I'm trying to extract two strings from the metadata log.file.path field, and create one or two fields, depending on whether the first of these fields has the appropriate value.

Sample log.file.path field content of event are as follows:

  • /usr/share/logstash/ingest_data/MY-APP-B/20240517/MY-APP-B-JOBNAMEX-28599000-fqlg6-12.log`
  • /usr/share/logstash/ingest_data/MY-APP-A/20240517/MY-APP-A-6b9bbc6864-plgns-16.log
  • /usr/share/logstash/ingest_data/MY-APP-B/20240517/MY-APP-B-JOBNAMEY-145-manual-w68qx-13.log
  • /usr/share/logstash/ingest_data/MY-APP-C/20240517/MY-APP-C-vsgxg-16.log

The text strings I want to extract are:

  • MY-APP-<letter> (e.g. MY-APP-A or MY-APP-B) and save it in the applicationName field
  • JOBNAME<letter> (e.g. JOBNAMEX or JOBNAMEY) and save it in the jobName field, but only if applicationName is MY-APP-B.

In the logstash configuration file I created a filter:

  mutate { copy => { "[log][file][path]" => "[@metadata][path]" } }
  mutate { split => { "[@metadata][path]" => "/" } }
  mutate { add_field => { "applicationName" => "%{[@metadata][path][5]}" } }
  if [applicationName] == "MY-APP-B" {
    mutate { copy => { "[log][file][path]" => "[@metadata][jobNameFull]" } }
    mutate { split => { "[@metadata][jobNameFull]" => "-" } }
    mutate { add_field => { "jobName" => "%{[@metadata][jobNameFull][3]}" } }
  }

It basically works, but it is not resistant to changing the location of log files (I suppose that /usr/share/logstash part could be changed in future).

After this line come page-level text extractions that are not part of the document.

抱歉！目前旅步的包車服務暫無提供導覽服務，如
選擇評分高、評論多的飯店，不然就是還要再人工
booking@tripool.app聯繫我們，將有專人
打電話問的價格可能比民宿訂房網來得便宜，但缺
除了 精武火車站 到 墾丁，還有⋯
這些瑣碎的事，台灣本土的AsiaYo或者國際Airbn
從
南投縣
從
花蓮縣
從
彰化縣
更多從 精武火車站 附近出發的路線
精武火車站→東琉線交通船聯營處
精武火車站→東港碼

Moreover, I think the { split => { "[@metadata][jobNameFull]" => "-" } expression is very fragile because it relies on any - appearing anywhere in the log.file.path field.

Is there a way to make this filter more universal and safe?

  1. Is it possible to create a filter that will assign a value to the applicationName field from what is between the strings /ingest_data/ and the next /? Or maybe would be better string between / and /YYYYMMDD (20240517 in my case). Not sure which is the best...
  2. Is it possible to create a filter that will assign a value to the jobName field from what is between MY-APP-B (which contains -) and the next character -?

Maybe some regex? But I'm not sure, how to use it with conjunction with field references.

I would keep it simple and just use grok with regexps that just match the part of the path that you want

    grok { "match" => { "[log][file][path]" => "/(?<appName>[A-Za-z\-]+)/%{NUMBER:date}/" } }
    if [appName] == "MY-APP-B" {
        grok { "match" => { "[log][file][path]" => "/MY-APP-B-(?<jobName>JOBNAME\w)-" } }
    }
1 Like

Thank you @Badger, it works.

The simplicity of your solution is brilliant!

Best regards.